Segment Open

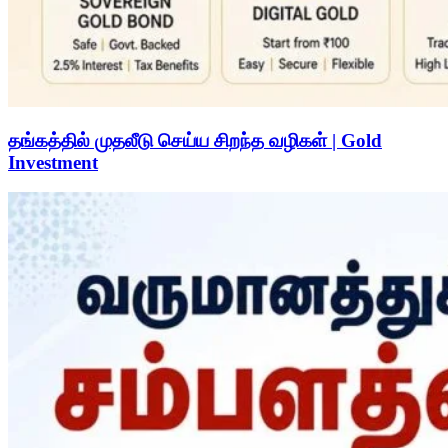
தங்கத்தில் முதலீடு செய்ய சிறந்த வழிகள் | Gold
Investment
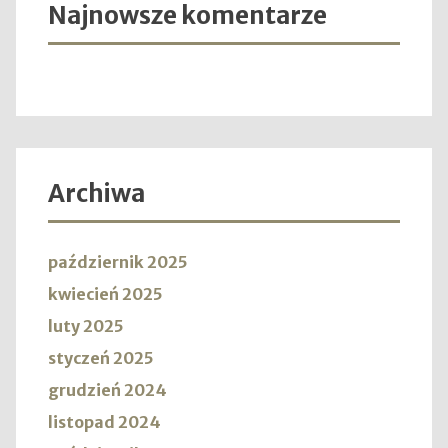
Najnowsze komentarze
Archiwa
październik 2025
kwiecień 2025
luty 2025
styczeń 2025
grudzień 2024
listopad 2024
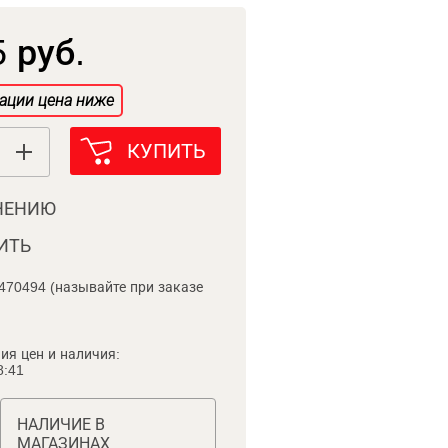
 руб.
ации цена ниже
КУПИТЬ
НЕНИЮ
ИТЬ
470494 (называйте при заказе
ия цен и наличия:
8:41
НАЛИЧИЕ В
МАГАЗИНАХ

Segment Closed

§ Work instructions: Omit the pictures. Write out exactly the lines from the one containing "październik 2025" through the last line of the entries, both of them included.

§ Written response:
październik 2025
kwiecień 2025
luty 2025
styczeń 2025
grudzień 2024
listopad 2024
 руб.
ации цена ниже
КУПИТЬ
НЕНИЮ
ИТЬ
470494 (называйте при заказе
ия цен и наличия:
8:41
НАЛИЧИЕ В
МАГАЗИНАХ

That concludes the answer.